An expanded female hormone panel requires the cycling woman to collect multiple saliva samples over the course of her menstrual cycle. This will give a much better indicator as to whether she has a problem with the hormones estrogen and progesterone. These panels also measure the levels of some of the other hormones, such as testosterone and DHEA, which don’t directly relate to estrogen dominance, but since hormones are interactive they can plan a role in this condition.
Estrogen Dominance Can Affect Men Too
While estrogen dominance is more common in women, it can also affect men too. As a result, if a man has symptoms which indicate a potential hormone imbalance, I will recommend an expanded male hormone panel. This will measure the levels of estradiol and progesterone, testosterone, DHEA, Androstenedione, and DHT, along with the pituitary hormones LH and FSH.
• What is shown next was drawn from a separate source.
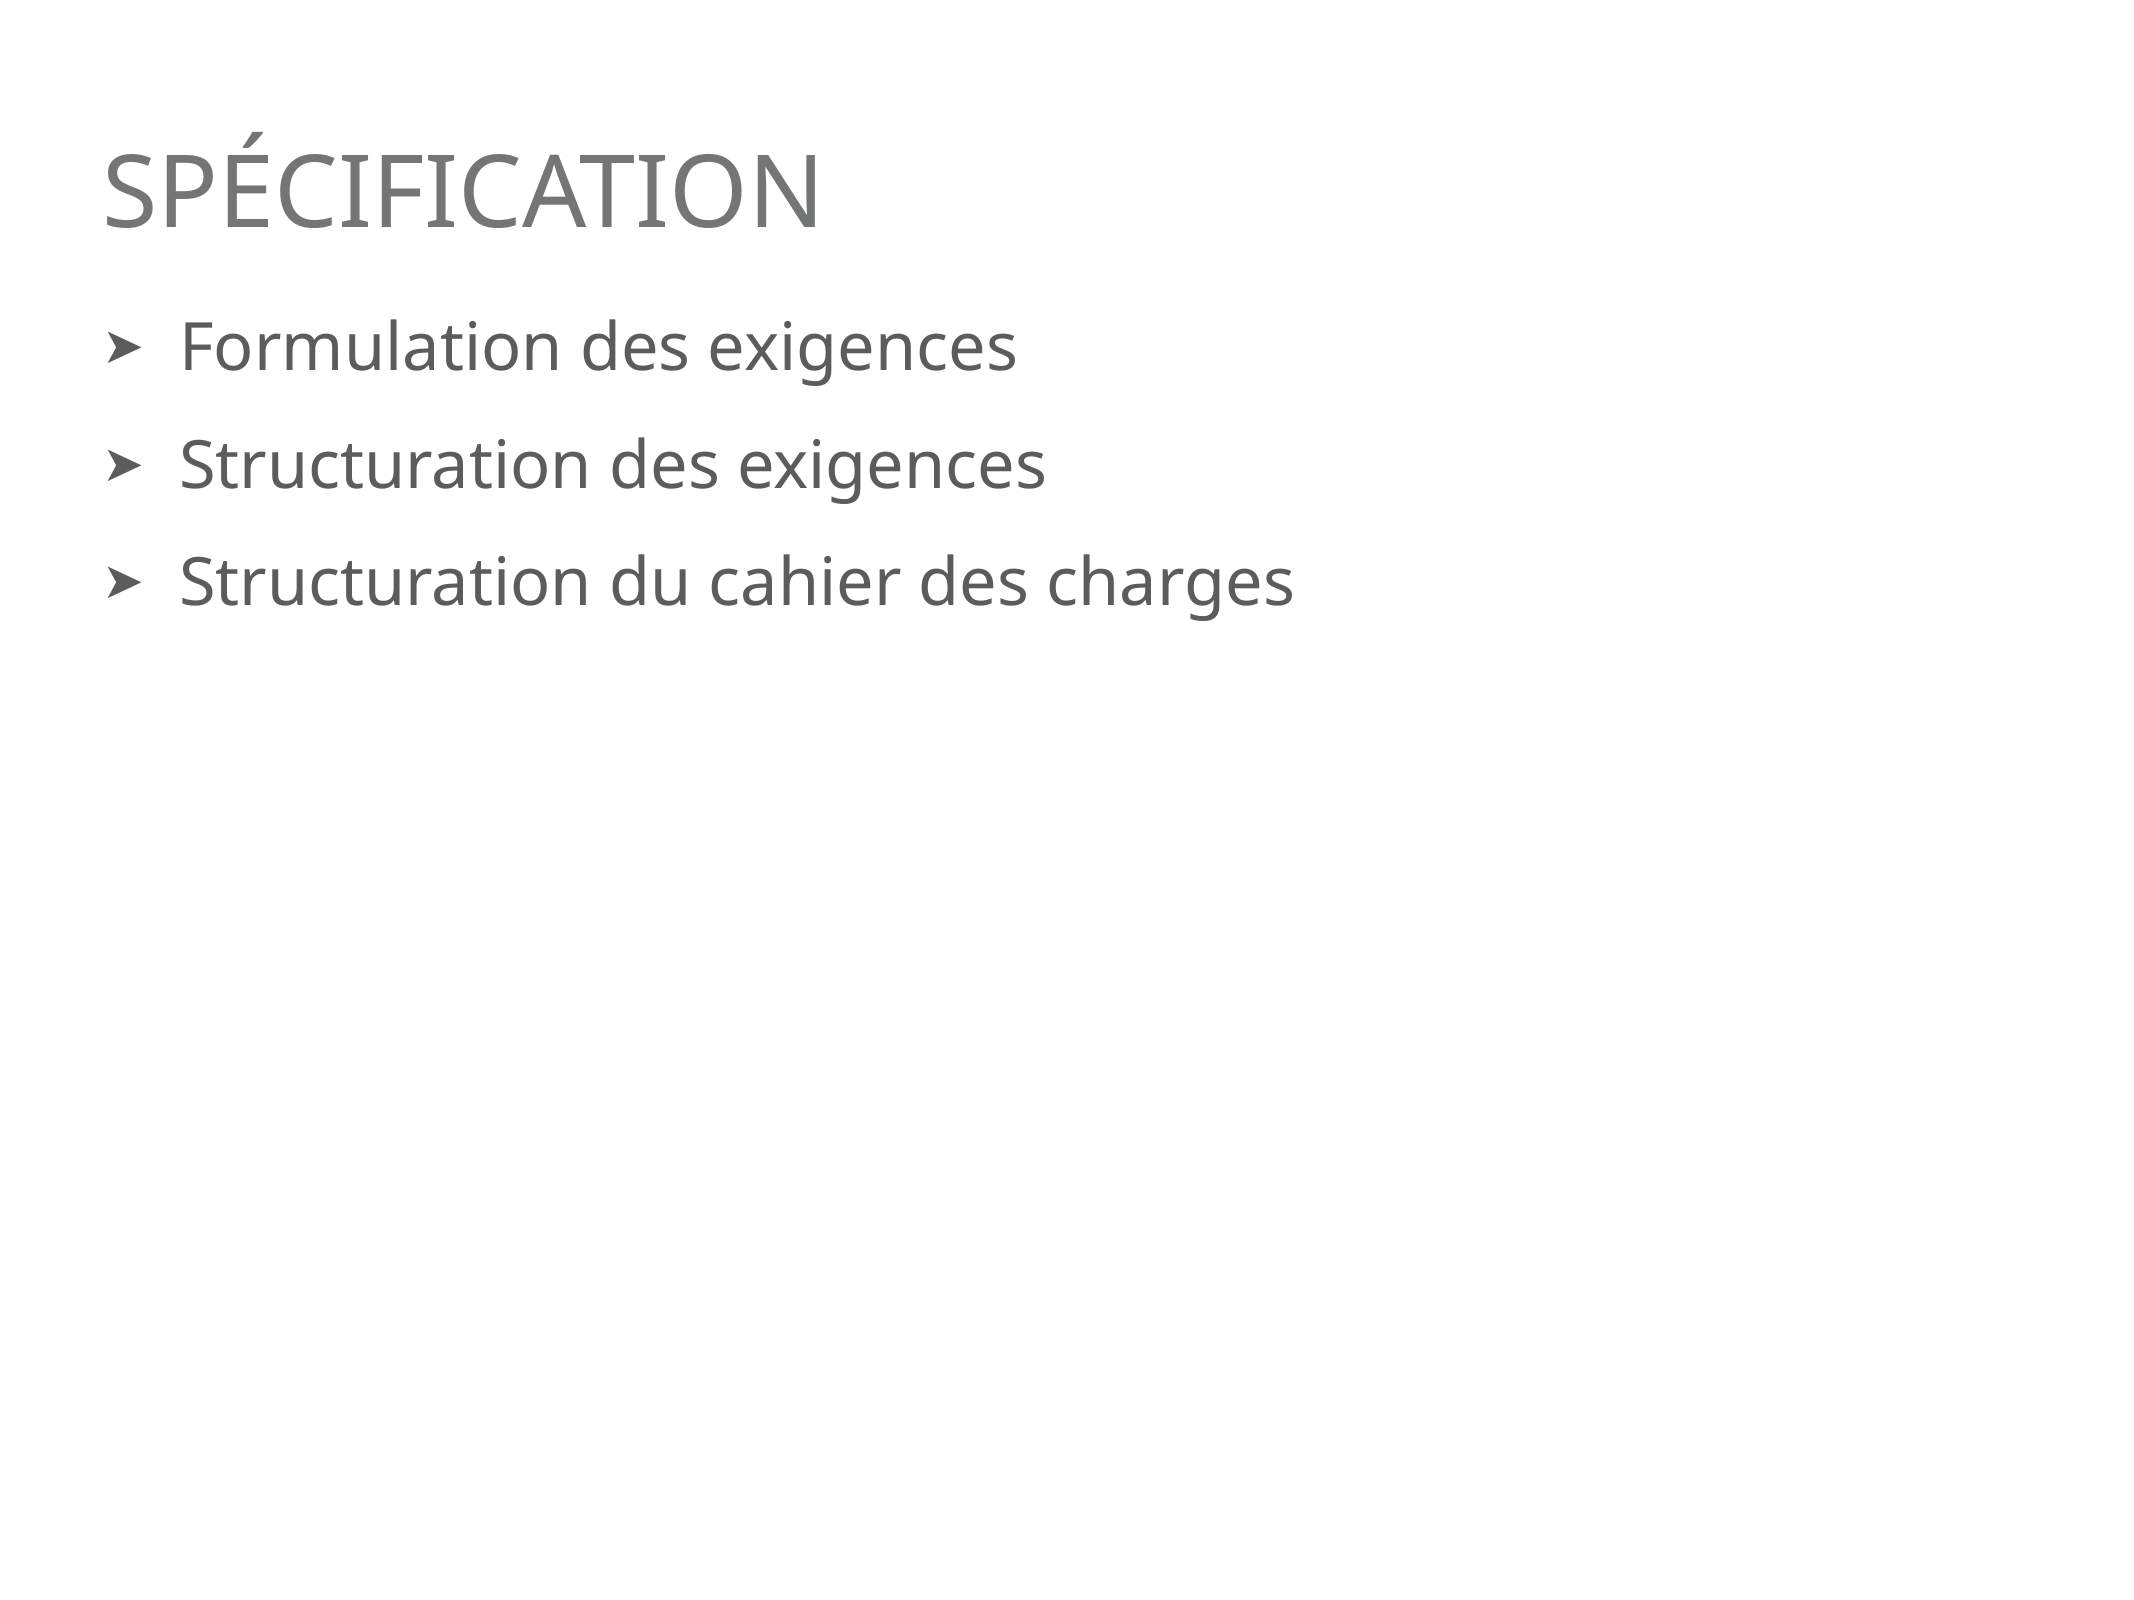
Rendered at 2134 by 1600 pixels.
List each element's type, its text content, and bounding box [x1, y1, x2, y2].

list Formulation des exigences Structuration des exigences Structuration du cahier des charges [93, 295, 2041, 1482]
title Spécification [93, 118, 2041, 238]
In summary, the reason why most medical doctors “miss” the diagnosis of estrogen dominance is because they don’t test for it to begin with. And those who do hormone testing usually only obtain a one-sample test, which might be sufficient in menopausal women, men, and some women in pre-menopause, but isn’t sufficient for cycling women. So if you’re a cycling woman with symptoms of a hormone imbalance then you definitely want to make sure you receive a multiple-sample test. And regardless of whether you are in menopause or not, or what gender you are, if you do any type of hormone testing then it’s a good idea to obtain an expanded hormone panel to determine the levels of pituitary hormones, which in turn relate to the output of estrogen and progesterone.